Can you continue the passage on corporate governance in China, starting right after its last sentence?

**DOCUMENT SEGMENT**
•••

Corporate governance is a topic that has received considerable attention from scholars and practitioners. However, most of the researches hare paid much attention to mature economies in Western countries. An important issue regarding corporate governance is how to mitigate the expropriation of minority shareholders' wealth by controlling shareholders, which is evident in emerging markets that typically have weak legal protection of minority shareholders' rights. China is a typical country in which severe expropriation problems exist due to concentrated corporate ownership structures and the existence of non-publicly tradable shares(NPTS). This book investigates how corporate governance mechanisms protect minority shareholder wealth by using data of China. Specifically, this study explores:① the influence of corporate governance mechanisms on firm stock performance during the global financial crisis; ②long-term stock performance following top executive turnover; ③the linkage between cash dividend payment and ownership structure.

Previous studies have examined the effect of Chinese corporate governance on firm performance. This study reexamines this issue in a research environment that is less subject to endogeneity problems. Using data during the global financial crisis, which is an unpredictable event for individual companies, I can avoid endogeneity problems to examine the effect of governance mechanisms on firm performance. The analyses find that stateowned enterprises(SOEs)that performed poorly during the pre-crisis period performed better during the crisis, especially those enterprises that relied on bank debt and had high ownership concentration. This result suggests that state ownership mitigates financial constraints during financial crisis. The analyses also find that managerial ownership is positively associated with the crisis-period performance of SOEs, after controlling for various firm characteristics. This result suggests that managerial ownership mitigates expropriation problems in SOEs. Finally, Chinese firms that adopted a reputable accounting auditor experienced a small reduction in firm value during the global financial crisis.

•••

**Records from a data collection**

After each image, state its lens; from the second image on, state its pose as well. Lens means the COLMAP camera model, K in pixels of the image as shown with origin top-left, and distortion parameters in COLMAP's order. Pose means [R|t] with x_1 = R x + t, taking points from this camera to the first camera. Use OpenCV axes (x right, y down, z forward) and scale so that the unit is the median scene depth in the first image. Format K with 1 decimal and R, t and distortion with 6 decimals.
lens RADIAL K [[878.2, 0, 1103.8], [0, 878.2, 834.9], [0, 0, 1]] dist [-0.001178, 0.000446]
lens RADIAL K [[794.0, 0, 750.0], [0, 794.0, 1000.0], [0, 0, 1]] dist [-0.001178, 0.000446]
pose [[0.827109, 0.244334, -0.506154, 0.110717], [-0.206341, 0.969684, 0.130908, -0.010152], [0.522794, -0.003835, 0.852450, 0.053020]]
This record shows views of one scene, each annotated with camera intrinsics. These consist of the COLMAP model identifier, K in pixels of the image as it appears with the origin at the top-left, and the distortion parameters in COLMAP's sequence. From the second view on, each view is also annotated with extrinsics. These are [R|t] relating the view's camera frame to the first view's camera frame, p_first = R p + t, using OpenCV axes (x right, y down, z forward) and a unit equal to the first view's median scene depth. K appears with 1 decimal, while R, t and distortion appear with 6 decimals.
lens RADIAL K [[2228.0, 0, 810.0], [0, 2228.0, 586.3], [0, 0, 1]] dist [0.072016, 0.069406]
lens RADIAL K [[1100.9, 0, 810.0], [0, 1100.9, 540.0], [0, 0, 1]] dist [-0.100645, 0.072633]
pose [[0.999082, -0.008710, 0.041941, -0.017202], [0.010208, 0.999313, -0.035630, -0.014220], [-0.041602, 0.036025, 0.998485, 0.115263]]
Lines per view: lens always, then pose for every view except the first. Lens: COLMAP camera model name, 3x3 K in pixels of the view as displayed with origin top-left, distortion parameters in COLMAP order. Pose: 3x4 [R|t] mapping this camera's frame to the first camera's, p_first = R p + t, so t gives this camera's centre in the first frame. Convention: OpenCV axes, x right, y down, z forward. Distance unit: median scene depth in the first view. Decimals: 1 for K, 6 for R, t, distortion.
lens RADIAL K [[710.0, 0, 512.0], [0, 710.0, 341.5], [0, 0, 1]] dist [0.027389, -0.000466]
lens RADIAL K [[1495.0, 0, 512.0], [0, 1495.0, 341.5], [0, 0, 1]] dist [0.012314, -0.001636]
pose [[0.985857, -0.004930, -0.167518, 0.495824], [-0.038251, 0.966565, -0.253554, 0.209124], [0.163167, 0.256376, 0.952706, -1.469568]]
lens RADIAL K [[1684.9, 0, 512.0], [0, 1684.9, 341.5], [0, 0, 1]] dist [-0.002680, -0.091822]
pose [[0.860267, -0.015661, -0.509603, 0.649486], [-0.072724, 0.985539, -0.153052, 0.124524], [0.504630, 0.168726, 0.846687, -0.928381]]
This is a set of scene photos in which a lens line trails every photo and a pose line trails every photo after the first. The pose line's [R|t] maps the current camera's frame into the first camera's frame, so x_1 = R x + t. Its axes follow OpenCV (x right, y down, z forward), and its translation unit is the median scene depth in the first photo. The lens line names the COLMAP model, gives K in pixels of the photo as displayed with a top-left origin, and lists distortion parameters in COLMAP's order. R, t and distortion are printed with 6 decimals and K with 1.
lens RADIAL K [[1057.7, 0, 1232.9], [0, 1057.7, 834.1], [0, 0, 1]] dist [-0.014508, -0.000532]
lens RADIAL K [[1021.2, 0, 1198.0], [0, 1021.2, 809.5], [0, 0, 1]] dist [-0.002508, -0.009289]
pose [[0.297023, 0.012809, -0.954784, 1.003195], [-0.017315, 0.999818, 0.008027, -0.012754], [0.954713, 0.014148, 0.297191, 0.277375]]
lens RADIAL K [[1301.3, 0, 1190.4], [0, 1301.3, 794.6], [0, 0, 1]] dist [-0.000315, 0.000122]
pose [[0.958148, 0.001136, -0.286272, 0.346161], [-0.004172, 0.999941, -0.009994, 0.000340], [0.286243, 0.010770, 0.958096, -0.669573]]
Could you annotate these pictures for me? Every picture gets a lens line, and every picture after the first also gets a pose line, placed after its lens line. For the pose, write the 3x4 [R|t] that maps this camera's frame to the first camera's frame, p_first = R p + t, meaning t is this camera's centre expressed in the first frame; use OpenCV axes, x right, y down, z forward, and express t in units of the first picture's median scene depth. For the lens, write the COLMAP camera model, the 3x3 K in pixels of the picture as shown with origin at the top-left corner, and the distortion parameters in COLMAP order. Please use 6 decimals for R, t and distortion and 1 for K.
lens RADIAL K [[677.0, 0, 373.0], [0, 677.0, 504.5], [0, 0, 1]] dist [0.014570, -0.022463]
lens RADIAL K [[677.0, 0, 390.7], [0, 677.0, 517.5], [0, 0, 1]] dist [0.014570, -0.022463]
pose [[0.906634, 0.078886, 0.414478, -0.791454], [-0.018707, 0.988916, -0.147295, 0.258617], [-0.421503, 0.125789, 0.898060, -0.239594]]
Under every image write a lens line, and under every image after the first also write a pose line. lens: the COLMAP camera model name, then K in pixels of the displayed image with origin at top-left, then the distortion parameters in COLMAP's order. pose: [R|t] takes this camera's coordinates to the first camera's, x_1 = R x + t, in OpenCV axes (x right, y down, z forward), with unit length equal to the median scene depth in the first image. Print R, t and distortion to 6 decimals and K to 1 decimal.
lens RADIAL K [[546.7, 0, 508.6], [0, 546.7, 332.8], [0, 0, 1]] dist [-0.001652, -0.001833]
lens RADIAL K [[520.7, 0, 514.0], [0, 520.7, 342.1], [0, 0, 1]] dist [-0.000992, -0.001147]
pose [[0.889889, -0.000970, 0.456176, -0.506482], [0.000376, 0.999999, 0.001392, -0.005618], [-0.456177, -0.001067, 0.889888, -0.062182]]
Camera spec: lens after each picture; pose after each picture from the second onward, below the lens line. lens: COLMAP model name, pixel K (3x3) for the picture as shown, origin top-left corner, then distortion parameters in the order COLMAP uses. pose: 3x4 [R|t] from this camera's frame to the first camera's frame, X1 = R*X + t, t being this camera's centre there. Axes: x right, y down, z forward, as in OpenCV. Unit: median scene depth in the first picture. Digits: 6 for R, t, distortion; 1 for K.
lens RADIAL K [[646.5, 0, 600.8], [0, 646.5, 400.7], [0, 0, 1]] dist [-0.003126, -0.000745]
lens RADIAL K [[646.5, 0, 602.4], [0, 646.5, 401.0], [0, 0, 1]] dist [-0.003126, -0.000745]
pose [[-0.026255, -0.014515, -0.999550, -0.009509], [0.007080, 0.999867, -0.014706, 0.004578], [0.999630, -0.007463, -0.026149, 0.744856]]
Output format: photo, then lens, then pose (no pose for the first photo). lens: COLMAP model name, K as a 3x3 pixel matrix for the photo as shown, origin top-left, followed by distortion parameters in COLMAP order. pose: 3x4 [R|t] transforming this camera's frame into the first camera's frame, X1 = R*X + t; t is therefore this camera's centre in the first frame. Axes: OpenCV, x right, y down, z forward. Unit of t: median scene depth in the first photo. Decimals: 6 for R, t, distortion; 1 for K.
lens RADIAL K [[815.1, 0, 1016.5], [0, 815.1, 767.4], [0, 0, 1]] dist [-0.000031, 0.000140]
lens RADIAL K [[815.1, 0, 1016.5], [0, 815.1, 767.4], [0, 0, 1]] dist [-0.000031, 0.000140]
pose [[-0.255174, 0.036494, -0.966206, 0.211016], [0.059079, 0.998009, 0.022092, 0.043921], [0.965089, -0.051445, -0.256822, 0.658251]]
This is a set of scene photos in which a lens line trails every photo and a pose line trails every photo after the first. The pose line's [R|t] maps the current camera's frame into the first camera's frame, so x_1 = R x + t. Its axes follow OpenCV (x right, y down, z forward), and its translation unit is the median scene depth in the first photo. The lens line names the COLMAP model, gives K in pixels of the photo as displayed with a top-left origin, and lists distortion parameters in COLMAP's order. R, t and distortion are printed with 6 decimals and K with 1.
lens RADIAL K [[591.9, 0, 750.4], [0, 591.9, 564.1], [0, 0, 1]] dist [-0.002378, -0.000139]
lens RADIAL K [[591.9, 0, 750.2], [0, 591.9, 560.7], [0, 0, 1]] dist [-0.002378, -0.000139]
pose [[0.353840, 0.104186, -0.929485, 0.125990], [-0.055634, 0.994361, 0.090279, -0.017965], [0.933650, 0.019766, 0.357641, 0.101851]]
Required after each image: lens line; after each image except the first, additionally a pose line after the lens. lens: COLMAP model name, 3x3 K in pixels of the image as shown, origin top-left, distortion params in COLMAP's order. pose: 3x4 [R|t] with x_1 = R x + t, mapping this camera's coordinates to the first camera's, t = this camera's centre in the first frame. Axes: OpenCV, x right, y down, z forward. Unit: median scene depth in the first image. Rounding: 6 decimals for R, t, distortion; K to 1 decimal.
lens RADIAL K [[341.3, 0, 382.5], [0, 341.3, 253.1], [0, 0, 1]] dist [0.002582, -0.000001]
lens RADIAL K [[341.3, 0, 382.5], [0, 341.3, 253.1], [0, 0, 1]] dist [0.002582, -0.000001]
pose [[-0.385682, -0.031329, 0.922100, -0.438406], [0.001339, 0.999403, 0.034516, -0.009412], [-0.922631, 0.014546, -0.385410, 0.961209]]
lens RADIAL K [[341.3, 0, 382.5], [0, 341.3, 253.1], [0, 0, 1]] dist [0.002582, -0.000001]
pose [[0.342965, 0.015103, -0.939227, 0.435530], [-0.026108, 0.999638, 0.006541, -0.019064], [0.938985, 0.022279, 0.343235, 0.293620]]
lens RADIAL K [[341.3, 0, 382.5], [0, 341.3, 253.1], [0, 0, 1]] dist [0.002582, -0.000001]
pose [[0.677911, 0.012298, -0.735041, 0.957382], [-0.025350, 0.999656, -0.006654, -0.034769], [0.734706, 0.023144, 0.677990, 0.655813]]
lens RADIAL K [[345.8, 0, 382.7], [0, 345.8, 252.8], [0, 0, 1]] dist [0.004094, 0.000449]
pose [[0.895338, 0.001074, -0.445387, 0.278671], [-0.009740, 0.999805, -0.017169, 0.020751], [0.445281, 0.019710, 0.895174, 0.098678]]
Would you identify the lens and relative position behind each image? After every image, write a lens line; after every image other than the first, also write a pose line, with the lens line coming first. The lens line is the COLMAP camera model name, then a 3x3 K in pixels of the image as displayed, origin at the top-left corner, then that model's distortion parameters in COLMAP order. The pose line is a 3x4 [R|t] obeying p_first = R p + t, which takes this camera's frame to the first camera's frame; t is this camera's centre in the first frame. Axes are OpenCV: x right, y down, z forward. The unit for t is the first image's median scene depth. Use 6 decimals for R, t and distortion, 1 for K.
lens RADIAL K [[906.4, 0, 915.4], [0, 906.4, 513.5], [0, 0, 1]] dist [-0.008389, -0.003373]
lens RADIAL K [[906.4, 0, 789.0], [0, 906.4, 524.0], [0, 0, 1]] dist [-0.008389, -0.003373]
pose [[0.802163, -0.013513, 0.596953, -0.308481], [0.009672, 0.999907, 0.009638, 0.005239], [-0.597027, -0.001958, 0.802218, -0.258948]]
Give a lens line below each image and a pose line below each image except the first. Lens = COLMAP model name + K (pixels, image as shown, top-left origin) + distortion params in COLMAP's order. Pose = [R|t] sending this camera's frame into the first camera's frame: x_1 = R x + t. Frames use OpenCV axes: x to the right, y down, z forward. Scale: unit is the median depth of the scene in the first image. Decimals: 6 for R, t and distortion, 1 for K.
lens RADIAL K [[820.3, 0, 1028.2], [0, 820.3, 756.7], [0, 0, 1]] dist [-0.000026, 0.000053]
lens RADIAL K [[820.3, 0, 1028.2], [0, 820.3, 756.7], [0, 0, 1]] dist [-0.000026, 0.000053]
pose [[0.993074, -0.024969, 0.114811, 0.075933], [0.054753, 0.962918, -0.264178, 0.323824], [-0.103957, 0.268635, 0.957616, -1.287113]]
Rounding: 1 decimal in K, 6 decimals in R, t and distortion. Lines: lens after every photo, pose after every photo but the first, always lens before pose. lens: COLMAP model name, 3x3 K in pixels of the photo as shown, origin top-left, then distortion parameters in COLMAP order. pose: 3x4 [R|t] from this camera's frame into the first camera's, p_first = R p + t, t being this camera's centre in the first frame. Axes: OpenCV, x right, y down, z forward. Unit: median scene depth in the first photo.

•••

**TASK ANSWER**
In 2005, in order to eliminate NPTS, the China Securities Regulatory Commission(CSRC)launched the split-share structure reform program, which substantially changed the Chinese corporate governance structure. I separately examine stock performance following Chief Executive Officer(CEO)turnover before and after the split-share structure reform. The results suggest that CEO turnover before split-share reform caused no significant improvement in stock performance. After split-share reform, however, there is a significant improvement in stock performance following CEO turnover when the firm has exhibited negative prior stock returns. The post-re-form result suggests that after split-share reform, controlling shareholders have an incentive to discipline CEOs who show poor stock performance.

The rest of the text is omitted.